Your task
Answer these questions from the BLT Lando plugin instructions.
1. Which version of BLT must a Drupal project already be using for this plugin?
2. Which command rebuilds the VM after a Solr service is added to the .lando.yml file?
3. Which port does Search API need for the Solr connection?

[Passage shown — start]

Installation and usage

To use this plugin, you must already have a Drupal project using BLT 11 (or higher).

  1. Add this plugin to your project using composer:

composer require --dev mikemadison13/blt-lando --with-all-dependencies

Note: if you are using drupal/recommended-project (or another project template) that sets the minimum-stability to "stable" you may have trouble installing this plugin. You can either change your stability to "dev" or more specifically composer require like:

composer require mikemadison13/blt-lando:dev-main --with-all-dependencies

  1. Ensure that your blt/blt.yml file has properly set the project.machine_name key (as this will be used during template generation by this plugin).

  2. Initialize the Lando integration by calling blt recipes:vm:lando, which is provided by this plugin.

This will copy a template version of the .lando.yml to your project root directory and instantiate a number of other BLT and Drupal settings files required to make Drupal bootstrap properly in a Lando container. Make sure to commit these files (where appropriate, remember that BLT gitignores local settings and local blt files by default, and these "local" specific files should not be committed) as well as your updated composer.json to Git.

Note: the template YAML file assumes standard BLT steps for builds and is based upon the drupal9 community image. The plugin will attempt to customize the file based on your project's machine and host names as defined in your blt.yml file.

  1. Carefully review the created .lando.yml file prior to running lando start

  2. Once Lando has been provisioned, run lando blt setup to install Drupal via BLT.

Constraining Composer

Now that composer 2 is out, Lando should default to composer 2. HOWEVER if you are running much older versions of Drupal, you may still need composer 1. You can add this into your project manually with the following config key:

config:
  composer_version: '1.10.22'

Adding Solr

The .lando.yml file included with this plugin does not include an Apache Solr service by default because not all projects need Solr!

However, if you wish to use Solr, simply add an additional service to the .lando.yml file like the following:

services:
  solr:
    type: solr:7.7
    core: drupal
    portforward: true

Then rebuild your VM using lando rebuild.

Note that for Search API you'll need the following information:

Connector: standard scheme: http host: solr port: 8983 path: / core: drupal

notes:

  • the core is configurable so if you want it to be something else, change the core definition in the service definition and update the solr config to be the same!
  • the internal / localhost connectivity for the server is NOT the same as the service url that lando will report (and that's ok)

[Passage shown — finish]
[Data for review — start]

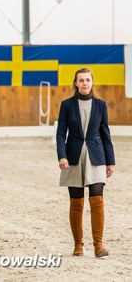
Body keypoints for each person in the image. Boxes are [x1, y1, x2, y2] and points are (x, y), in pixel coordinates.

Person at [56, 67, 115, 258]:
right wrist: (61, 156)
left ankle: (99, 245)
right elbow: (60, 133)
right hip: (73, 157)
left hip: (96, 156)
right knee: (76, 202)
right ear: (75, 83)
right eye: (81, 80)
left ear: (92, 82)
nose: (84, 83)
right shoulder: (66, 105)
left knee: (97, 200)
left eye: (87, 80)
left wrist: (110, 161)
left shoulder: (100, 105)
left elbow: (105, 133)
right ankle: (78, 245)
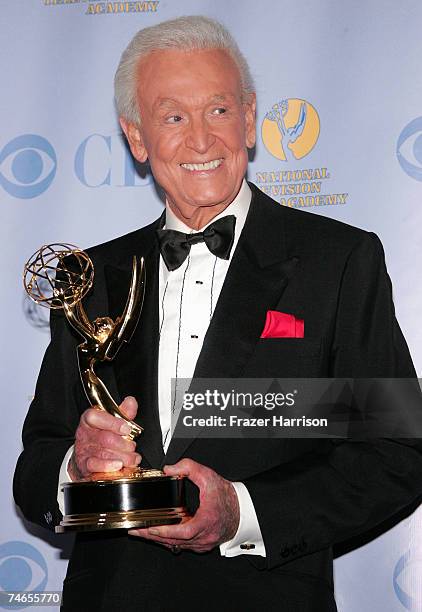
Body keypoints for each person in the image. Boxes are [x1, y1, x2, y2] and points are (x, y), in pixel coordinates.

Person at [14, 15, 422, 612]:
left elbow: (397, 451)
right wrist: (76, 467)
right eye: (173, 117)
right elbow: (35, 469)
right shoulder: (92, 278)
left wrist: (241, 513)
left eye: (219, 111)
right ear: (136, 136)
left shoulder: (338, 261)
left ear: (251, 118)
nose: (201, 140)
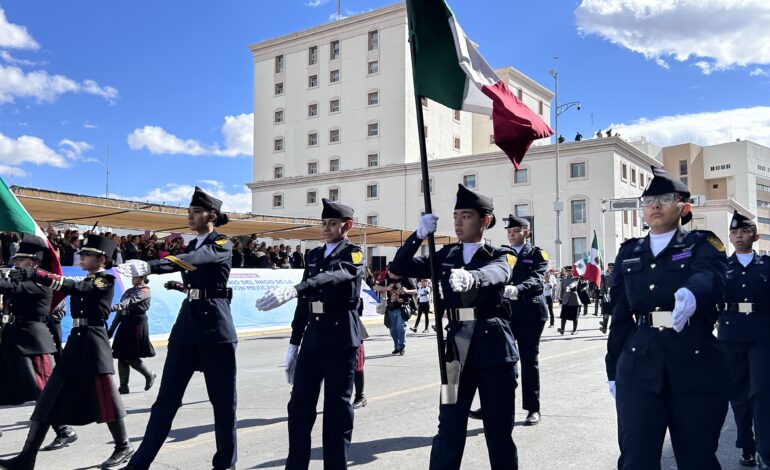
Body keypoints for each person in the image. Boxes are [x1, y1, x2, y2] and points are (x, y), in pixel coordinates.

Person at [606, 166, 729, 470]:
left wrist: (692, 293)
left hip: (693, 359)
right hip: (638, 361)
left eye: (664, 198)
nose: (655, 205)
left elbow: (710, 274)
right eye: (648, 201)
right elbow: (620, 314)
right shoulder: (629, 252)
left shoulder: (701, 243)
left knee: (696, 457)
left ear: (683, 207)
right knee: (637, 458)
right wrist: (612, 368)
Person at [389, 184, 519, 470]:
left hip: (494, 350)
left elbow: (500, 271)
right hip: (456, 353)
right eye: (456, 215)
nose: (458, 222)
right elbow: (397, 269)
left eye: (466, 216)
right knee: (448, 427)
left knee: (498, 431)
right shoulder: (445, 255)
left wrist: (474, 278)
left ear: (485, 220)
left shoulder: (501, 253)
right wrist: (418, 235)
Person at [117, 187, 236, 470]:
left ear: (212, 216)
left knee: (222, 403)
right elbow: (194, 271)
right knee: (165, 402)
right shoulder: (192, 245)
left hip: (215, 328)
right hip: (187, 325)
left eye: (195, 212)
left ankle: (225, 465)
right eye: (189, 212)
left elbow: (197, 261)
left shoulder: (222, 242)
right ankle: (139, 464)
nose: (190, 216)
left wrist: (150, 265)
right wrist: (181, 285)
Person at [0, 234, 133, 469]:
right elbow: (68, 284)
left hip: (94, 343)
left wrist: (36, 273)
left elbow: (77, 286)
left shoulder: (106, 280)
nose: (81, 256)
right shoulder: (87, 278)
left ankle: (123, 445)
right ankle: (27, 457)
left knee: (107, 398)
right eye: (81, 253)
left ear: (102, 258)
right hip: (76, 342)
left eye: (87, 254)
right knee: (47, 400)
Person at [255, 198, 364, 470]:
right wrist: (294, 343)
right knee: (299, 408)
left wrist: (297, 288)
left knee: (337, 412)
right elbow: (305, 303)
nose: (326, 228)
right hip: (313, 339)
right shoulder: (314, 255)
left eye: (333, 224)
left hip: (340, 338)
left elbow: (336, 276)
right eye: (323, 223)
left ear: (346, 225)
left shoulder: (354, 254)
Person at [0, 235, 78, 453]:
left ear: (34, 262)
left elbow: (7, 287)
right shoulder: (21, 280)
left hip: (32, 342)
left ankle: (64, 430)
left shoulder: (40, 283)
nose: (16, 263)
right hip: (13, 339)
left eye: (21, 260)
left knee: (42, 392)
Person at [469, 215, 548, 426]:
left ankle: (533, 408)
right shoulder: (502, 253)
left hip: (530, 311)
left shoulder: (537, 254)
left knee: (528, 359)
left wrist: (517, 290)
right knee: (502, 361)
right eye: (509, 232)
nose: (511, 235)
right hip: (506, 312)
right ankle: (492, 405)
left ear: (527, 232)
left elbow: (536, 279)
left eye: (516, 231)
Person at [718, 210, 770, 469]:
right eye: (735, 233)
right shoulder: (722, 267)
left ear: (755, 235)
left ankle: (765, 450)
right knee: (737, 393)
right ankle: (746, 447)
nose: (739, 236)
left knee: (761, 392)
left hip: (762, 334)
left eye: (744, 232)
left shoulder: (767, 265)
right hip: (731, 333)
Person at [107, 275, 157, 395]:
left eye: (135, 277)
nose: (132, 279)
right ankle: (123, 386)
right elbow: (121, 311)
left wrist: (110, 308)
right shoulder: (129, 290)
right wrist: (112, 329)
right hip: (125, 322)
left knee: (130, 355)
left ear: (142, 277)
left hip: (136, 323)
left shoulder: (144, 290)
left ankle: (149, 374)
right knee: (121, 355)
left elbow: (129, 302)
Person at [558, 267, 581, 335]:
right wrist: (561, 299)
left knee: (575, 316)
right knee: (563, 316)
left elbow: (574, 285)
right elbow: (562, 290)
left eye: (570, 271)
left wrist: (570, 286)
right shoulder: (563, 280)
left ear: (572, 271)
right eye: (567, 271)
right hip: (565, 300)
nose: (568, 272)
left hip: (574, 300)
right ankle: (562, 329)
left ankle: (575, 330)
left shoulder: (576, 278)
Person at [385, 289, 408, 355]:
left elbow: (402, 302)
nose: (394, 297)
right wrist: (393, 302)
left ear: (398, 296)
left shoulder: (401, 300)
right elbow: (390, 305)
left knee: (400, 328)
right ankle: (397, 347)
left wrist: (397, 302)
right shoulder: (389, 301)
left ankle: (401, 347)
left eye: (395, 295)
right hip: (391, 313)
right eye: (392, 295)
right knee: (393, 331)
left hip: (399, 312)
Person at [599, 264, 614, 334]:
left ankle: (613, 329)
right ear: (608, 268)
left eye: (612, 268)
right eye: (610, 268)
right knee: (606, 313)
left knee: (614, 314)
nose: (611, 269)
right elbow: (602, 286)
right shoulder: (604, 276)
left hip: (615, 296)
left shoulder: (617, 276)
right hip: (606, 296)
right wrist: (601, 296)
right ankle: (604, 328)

[Data for review — finish]

Output for this exercise
1. BLT 11 or higher.
2. lando rebuild
3. 8983